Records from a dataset
::::

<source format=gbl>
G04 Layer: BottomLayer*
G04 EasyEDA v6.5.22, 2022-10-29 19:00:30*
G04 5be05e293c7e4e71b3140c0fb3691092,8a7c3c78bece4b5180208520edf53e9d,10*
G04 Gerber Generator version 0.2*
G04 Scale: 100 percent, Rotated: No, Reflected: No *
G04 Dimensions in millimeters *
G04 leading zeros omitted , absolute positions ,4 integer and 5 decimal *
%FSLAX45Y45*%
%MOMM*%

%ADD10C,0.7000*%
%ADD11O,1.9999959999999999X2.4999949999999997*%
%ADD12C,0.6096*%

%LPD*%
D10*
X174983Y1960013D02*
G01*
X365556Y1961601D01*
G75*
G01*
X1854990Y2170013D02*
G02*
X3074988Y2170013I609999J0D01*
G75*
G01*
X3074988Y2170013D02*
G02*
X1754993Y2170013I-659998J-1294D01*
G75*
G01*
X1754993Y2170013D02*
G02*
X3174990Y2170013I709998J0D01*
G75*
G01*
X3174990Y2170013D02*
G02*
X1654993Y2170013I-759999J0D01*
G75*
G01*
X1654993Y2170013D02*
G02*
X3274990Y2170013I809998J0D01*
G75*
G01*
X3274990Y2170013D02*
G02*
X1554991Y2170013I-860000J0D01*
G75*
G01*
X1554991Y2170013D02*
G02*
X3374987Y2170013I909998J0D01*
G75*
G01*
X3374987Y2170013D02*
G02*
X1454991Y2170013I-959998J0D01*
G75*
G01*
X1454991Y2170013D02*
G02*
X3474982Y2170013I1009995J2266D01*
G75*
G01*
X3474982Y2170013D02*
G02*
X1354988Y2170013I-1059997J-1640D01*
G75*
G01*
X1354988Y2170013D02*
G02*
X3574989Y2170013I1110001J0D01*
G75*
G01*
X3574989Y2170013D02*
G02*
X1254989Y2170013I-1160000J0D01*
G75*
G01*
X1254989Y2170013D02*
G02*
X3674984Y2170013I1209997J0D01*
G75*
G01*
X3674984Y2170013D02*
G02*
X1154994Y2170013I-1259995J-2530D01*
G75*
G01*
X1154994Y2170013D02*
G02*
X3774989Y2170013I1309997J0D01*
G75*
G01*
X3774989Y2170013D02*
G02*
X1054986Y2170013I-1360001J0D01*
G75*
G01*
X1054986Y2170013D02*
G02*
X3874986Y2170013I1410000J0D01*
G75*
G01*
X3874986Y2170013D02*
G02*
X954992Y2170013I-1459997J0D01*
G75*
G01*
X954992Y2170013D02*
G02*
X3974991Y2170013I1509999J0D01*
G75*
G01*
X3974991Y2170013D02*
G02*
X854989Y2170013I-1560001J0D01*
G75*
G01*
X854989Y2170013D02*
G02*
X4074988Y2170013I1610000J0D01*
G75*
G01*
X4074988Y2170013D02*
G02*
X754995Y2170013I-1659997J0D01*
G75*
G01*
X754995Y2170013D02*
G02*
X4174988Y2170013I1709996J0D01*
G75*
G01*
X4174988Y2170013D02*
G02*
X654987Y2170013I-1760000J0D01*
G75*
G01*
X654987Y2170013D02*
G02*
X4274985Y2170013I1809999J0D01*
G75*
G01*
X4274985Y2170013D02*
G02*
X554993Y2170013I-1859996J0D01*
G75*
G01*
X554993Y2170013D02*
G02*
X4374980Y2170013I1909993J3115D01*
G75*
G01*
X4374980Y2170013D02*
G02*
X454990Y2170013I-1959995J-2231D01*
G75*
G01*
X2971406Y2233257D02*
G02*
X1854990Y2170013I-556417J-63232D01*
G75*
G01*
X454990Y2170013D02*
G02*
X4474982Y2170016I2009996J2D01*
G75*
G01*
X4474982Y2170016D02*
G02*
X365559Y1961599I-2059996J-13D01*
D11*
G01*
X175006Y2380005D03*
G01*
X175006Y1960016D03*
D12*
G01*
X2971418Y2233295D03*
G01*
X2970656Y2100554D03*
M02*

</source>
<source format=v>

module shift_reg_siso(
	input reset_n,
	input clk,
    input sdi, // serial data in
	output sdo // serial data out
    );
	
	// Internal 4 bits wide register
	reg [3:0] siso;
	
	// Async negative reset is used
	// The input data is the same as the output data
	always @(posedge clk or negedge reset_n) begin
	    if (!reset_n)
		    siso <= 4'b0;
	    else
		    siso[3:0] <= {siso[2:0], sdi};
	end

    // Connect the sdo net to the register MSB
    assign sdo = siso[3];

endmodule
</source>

::::

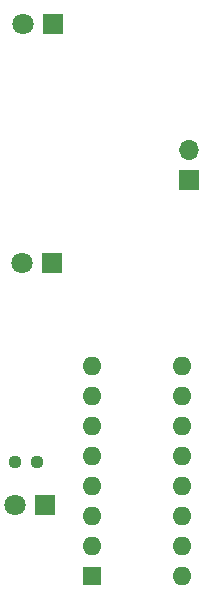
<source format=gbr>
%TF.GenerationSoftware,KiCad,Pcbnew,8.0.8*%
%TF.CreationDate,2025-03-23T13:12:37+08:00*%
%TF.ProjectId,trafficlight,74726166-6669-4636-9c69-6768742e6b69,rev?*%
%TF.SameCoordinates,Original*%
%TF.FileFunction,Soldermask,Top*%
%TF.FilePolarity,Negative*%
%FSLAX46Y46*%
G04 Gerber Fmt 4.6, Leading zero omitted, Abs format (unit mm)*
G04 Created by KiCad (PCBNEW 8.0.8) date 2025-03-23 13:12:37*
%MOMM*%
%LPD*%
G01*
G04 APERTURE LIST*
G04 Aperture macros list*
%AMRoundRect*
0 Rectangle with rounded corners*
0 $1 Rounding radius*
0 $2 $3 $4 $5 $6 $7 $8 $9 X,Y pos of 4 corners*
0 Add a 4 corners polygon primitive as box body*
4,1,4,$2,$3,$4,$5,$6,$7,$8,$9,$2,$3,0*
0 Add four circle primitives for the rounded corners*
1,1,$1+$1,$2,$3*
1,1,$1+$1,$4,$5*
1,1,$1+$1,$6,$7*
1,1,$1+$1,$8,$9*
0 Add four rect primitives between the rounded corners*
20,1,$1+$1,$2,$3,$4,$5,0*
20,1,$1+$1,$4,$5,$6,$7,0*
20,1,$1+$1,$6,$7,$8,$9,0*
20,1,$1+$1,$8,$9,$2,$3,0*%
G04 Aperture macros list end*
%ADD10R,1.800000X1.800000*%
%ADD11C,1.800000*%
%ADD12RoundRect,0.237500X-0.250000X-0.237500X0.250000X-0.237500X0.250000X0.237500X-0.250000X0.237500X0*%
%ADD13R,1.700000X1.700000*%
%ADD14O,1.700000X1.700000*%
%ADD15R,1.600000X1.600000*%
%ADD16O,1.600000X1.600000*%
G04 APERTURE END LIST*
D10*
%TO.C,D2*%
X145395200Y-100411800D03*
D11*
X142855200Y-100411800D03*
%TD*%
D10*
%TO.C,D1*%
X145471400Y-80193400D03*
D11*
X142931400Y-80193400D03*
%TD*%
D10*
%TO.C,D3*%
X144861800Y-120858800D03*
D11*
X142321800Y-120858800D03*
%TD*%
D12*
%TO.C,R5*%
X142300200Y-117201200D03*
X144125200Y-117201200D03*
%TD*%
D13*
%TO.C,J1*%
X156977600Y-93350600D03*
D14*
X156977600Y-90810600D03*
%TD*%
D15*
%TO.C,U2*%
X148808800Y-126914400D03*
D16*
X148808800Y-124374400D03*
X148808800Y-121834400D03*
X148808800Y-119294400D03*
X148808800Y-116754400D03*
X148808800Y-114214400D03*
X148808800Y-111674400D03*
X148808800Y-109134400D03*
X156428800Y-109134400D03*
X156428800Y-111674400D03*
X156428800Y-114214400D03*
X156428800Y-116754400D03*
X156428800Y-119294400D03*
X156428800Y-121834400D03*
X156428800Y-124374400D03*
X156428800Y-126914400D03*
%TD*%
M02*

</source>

::::

» **What to produce**
Take every line above where "rounded" appears and copy it.

» **Answer to this exercise**
0 Rectangle with rounded corners*
0 Add four circle primitives for the rounded corners*
0 Add four rect primitives between the rounded corners*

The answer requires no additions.